- Education: McGill University
- Occupations: Physician Professor Researcher

= David Goltzman =

Canadian endocrinologist, Professor

David Goltzman is a Canadian endocrinologist, Professor of Medicine and Physiology, and A.G. Massabki Chair in Medicine at McGill University in Montreal, Quebec. He has been the Director of the Centre for Bone and Periodontal Research and also holds the position of Senior Scientist at the McGill University Health Centre Research Institute in the Metabolic Disorders and Complications Program.

== Biography ==
He obtained a Bachelor of Science in biochemistry from McGill University in 1966, followed by a Doctor of Medicine from that same institution in 1968, graduating as the Holmes Gold Medalist. He obtained clinical training as a resident in Internal Medicine at Columbia University in New York, and clinical and research training in Endocrinology at Mass General Hospital in Boston.

He has been actively registered as a member of the Collège des médecins du Québec since 1968 in the specialty of endocrinology and metabolism.
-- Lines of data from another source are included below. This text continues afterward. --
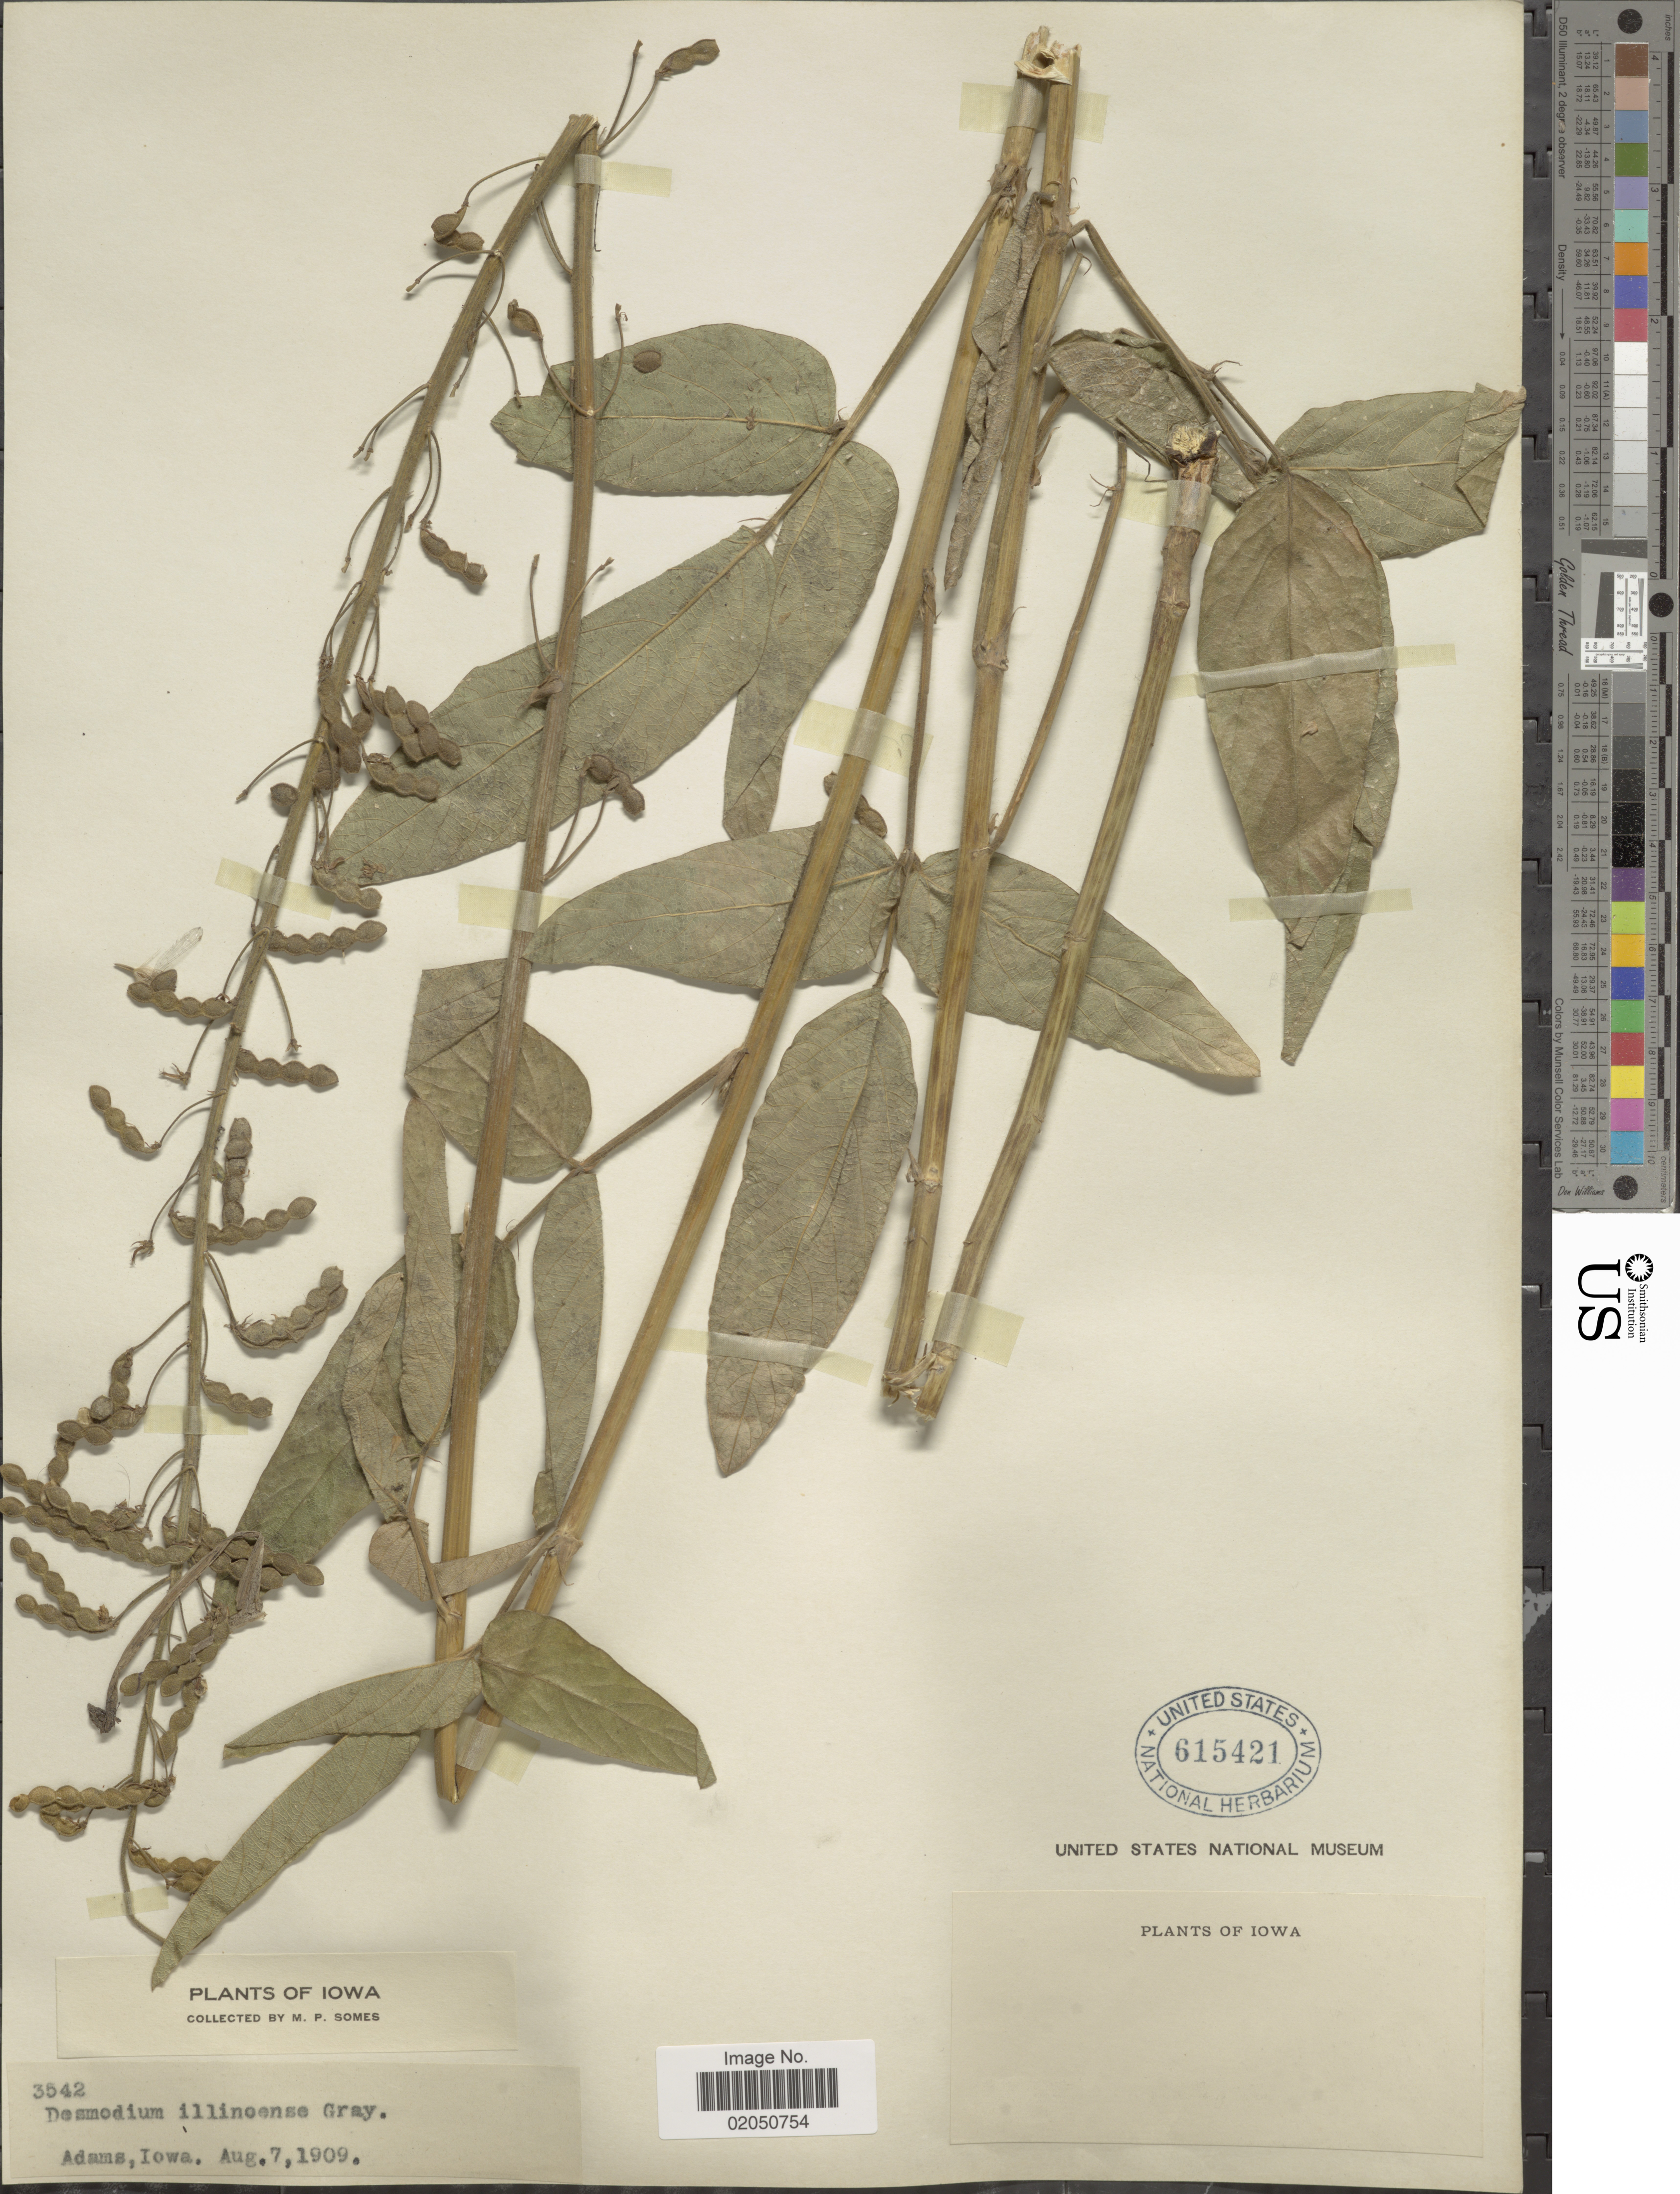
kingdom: Plantae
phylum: Tracheophyta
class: Magnoliopsida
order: Fabales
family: Fabaceae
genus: Desmodium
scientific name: Desmodium illinoense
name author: A. Gray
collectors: M. Somes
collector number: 3542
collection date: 1909-08-07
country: United States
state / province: Iowa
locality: Adams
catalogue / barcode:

He obtained his Royal College of Physicians and Surgeons of Canada fellowship certification in Internal Medicine in March 1974.

He joined McGill University as assistant professor in 1975. From 1978 to 1983, he was associate professor in the Department of Medicine. and became full professor. in 1983. He then joined the Department of Physiology, and served as Chair of the Department of Physiology from 1988 to 1993. From 1994 to 2004, he was Chair of the Department of Medicine. He was also Physician-in-Chief at the Royal Victoria Hospital from 1994 to 1998 and of the McGill University Health Centre from 1998 to 2004.

In June 1994 he was named the A.G. Massabki Chair in Medicine at McGill University.

He has been Director of the Centre for Advanced Bone and Periodontal Research, as well as Director of the Calcium Research Laboratory, and from 2004 lead the Canadian Multicentre Osteoporosis Study(CaMos).

== Research ==
His research mostly focuses on the hormonal regulation of mineral and skeletal homeostasis, including the function of parathyroid hormone, parathyroid hormone-related protein, and vitamin D. He has also made major contributions to our understanding of osteoporosis. and other metabolic bone diseases.

== Publications and scholarly activities ==
He has published over 400 scholarly articles and has delivered numerous prestigious lectureships including the John T Haddad Memorial Lecture of the University of Pennsylvania, Division of Endocrinology in 2004, the Distinguished Lecturer in Nutritional Sciences, Columbia University College of Physicians and Surgeons, New York in 2005, the 1st Samuel York Lecture, Dalhousie Medical School, Halifax, Nova Scotia in 2008, the Gerald D Aurbach Lecture of the US Endocrine Society in 2009, the Wood lecturer, University of Calgary, Calgary, Alberta, and the David Hawkins lecture, Memorial University, Newfoundland in 2012, and the Henry Friesen Award and Lecture of the Canadian Society for Clinical Investigation and the Royal College of Physicians and Surgeons of Canada in 2017. He presided over many scientific societies and was President of the American Society for Bone and Mineral Research in 1999-2000. He has also trained numerous students, residents and fellows.

== Honours and awards ==
His contributions have been recognized by election to the American Society for Clinical Investigation in 1981, and election as a fellow of both the Royal Society of Canada in 1995 and the Canadian Academy of Health Sciences. in 2005. He was named an officer of the Order of Canada in 2000 and received the Queen Elizabeth II Golden Jubilee Medal in 2002. He has also received an Honorary Professorship from Nanjing Medical University, as well as a Doctor Honoris Causa from the University of Athens. He received the Lawrence G. Raisz Award (inaugural) of the American Society for Bone and Mineral Research (ASBMR) in 2010, the Gold Medal of the Hellenic Physiological Society (Greece) and the Lindy Fraser Memorial Award of Osteoporosis Canada in 2012, the CP Leblond Award of the Réseau de recherche en santé buccodentaire et osseuse of the Fonds de recherche du Quebec in 2014.
In 2022 he became a Fellow of the ASBMR (“in recognition of distinguished accomplishments and contributions to bone and mineral science, to the musculoskeletal field, and to the ASBMR”).